Confidence scoring, quality estimation and risk prediction

What is the difference between a quality estimation, a confidence score and risk prediction?

Microsoft, Unbabel and Memsource use the research standard quality estimation, while Smartling calls its feature a quality confidence score, and there are even research papers talking about confidence estimation or error prediction, and tools that use a fuzzy match percentage. Parallel data filtering approaches like Zipporah or LASER use quality score or similarity score.

ModelFront uses risk prediction.

They're overlapping concepts and often used interchangeably - the distinctions are as much about tradition, convention and use case as about inputs and outputs. They are all basically a score from 0.0 to 1.0 or 0% to 100%, at sequence-level precision or greater. Unlike BLEU, HTER, METEOR or WER, they do not require a golden human reference translation.

We're interested in language, so we know the nuances in naming are important.

Confidence scoring

A machine translation confidence score is typically used for a machine translation's own bet about its own quality on the input sequence. A higher score correlates with higher quality.

It is typically based on internal variables of the translation system - a so-called glassbox approach. So it can't be used to compare systems or to assess human translation or translation memory matches.

Quality estimation

A machine translation quality estimate is based on a sequence pair - the source text and the translation text.
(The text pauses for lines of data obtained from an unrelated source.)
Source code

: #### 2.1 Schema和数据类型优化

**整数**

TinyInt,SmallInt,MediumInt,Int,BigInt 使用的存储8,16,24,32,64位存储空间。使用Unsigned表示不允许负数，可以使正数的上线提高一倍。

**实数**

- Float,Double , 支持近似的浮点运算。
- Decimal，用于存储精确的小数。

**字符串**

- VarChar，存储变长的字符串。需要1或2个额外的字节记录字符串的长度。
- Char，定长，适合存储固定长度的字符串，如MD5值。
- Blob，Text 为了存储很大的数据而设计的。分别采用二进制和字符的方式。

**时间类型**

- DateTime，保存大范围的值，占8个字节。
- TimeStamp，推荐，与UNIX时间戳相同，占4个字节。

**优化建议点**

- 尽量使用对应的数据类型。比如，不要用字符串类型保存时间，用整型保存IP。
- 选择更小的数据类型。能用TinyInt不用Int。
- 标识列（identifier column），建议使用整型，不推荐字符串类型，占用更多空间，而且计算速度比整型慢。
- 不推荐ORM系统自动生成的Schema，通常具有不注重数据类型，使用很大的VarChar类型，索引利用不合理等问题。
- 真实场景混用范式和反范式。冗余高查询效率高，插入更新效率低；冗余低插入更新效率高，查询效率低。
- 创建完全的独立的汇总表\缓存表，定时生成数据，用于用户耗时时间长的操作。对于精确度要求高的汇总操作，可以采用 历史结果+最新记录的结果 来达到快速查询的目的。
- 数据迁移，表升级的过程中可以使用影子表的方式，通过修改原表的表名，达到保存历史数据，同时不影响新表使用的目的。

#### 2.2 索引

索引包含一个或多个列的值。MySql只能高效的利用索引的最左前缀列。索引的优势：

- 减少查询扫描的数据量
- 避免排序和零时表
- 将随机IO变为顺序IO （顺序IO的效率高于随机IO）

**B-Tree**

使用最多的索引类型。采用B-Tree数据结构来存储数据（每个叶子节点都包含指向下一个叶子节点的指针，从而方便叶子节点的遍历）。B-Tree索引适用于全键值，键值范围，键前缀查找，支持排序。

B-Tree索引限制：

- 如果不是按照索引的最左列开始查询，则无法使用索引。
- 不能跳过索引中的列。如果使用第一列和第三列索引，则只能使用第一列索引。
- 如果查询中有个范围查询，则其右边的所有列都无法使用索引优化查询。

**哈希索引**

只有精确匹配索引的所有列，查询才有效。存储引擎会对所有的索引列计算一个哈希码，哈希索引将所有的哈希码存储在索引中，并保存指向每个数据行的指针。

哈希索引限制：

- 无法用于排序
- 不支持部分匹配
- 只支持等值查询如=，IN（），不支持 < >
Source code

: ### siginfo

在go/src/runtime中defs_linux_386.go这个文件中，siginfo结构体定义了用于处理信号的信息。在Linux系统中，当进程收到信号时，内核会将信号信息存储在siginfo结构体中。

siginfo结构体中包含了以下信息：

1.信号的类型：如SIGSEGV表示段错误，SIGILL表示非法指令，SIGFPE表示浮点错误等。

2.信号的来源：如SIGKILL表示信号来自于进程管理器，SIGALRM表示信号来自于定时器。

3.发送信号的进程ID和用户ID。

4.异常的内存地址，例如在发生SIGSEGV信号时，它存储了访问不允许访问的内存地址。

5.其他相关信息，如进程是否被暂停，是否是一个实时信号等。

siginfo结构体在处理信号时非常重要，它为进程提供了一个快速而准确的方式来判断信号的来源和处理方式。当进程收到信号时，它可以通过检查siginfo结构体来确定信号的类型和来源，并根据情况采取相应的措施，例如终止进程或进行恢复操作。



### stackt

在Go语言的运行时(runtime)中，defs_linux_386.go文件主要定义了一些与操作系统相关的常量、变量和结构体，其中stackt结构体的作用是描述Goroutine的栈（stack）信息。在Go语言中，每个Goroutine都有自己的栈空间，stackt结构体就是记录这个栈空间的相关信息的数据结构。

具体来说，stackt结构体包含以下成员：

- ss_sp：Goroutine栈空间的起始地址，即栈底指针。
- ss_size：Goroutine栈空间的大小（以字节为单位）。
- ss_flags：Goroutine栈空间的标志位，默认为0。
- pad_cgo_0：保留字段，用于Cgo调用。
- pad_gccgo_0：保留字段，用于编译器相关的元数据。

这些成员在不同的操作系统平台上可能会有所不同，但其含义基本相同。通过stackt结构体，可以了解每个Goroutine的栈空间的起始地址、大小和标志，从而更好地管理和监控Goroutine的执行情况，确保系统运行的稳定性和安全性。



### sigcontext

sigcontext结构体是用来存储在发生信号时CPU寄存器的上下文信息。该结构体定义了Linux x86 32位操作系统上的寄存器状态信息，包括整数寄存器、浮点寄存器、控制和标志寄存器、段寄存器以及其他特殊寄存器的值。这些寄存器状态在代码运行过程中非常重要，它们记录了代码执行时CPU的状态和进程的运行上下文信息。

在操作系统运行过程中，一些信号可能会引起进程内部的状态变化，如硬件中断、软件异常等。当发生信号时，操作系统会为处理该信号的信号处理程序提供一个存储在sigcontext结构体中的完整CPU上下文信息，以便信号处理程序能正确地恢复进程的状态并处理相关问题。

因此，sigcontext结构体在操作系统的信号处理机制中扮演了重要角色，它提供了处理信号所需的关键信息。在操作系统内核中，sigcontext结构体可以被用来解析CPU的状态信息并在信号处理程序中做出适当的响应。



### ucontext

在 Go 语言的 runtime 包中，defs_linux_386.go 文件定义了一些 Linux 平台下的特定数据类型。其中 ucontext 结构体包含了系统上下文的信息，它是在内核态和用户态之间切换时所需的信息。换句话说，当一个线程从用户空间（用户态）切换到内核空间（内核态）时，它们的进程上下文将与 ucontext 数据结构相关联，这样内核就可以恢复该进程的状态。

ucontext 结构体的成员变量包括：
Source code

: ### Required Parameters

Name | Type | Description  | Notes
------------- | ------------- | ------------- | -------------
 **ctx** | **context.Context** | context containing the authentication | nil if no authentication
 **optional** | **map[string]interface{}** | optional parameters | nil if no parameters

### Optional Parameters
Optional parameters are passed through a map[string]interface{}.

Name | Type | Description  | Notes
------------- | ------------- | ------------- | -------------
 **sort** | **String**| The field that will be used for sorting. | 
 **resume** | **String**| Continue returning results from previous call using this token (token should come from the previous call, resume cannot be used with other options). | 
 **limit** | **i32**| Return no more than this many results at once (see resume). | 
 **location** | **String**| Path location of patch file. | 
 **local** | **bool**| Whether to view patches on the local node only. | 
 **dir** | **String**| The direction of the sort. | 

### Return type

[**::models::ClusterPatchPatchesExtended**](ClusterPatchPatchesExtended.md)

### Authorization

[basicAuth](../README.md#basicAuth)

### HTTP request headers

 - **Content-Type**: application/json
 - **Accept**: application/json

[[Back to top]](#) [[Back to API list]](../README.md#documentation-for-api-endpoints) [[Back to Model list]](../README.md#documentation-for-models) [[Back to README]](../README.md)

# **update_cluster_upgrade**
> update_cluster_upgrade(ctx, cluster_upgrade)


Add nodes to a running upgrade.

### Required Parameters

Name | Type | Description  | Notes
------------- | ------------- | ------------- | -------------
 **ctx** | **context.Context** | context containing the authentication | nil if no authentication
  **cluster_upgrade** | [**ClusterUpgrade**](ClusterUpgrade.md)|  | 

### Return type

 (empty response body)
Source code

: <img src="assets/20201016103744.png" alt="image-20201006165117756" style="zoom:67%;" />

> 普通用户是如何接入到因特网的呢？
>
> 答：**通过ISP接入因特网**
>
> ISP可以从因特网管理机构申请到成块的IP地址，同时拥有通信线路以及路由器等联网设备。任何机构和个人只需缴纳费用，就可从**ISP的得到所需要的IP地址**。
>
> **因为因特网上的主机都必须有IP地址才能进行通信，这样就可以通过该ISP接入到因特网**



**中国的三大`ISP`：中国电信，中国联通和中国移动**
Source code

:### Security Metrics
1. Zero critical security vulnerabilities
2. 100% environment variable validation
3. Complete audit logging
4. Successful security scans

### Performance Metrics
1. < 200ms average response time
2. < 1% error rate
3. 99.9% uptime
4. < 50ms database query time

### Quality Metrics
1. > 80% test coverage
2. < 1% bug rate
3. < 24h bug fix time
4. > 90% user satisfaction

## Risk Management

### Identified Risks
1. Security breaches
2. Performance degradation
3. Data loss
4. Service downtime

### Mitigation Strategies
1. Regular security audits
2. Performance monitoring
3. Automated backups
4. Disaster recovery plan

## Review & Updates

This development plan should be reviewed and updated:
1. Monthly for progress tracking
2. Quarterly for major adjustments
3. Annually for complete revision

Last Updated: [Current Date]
Like a confidence score, a higher score correlates with higher quality.

It implies a pure supervised blackbox approach, where the system learns from labelled data at training time, but knows nothing about how the translation was produced at run time. It also implies scoring of machine translation only.

This term is used in research literature and conferences, like the WMT shared task, and is also the most common term in the context of the approach pioneered at Unbabel and Microsoft - safely auto-approving raw machine translation for as many segments as possible.

It's often contrasted with quality evaluation - a corpus-level score.

In practice, usage varies - researchers do talk about unsupervised and glassbox approaches to quality estimation, and about word-level quality estimation, and there's no reason that quality estimation could not be used for more tasks, like quality evaluation or parallel data filtering.

Risk prediction

A translation risk prediction is also based on a sequence pair - the source text and the translation text. A higher score correlates with higher risk.

Like quality estimation, it implies a pure blackbox approach. Unlike quality estimation, it can also be used for everything from parallel data filtering to quality assurance of human translation to corpus- or system-level quality evaluation.

Why did we introduce yet another name? Risk prediction is the term used at ModelFront because it's the most correct and it's what clients actually want, across all use cases.

Often it's impossible to say if a translation is of high quality or low quality because the input sequence is ambiguous or noisy. When English Apple is translated to Spanish as Manzana or to Apple, it makes no sense to say that both are low quality or medium quality - one of them is probably perfect. But it does make sense to say that, without more context, both are risky.

We also wanted our approach to explicitly break away from quality estimation's focus on post-editing distance or effort and CAT tools' focus on rules-based translation memory matching, and to be future-proof as use cases and technology evolve.

ModelFront's risk prediction system will grow to include risk types and rich phrase- and word-level information.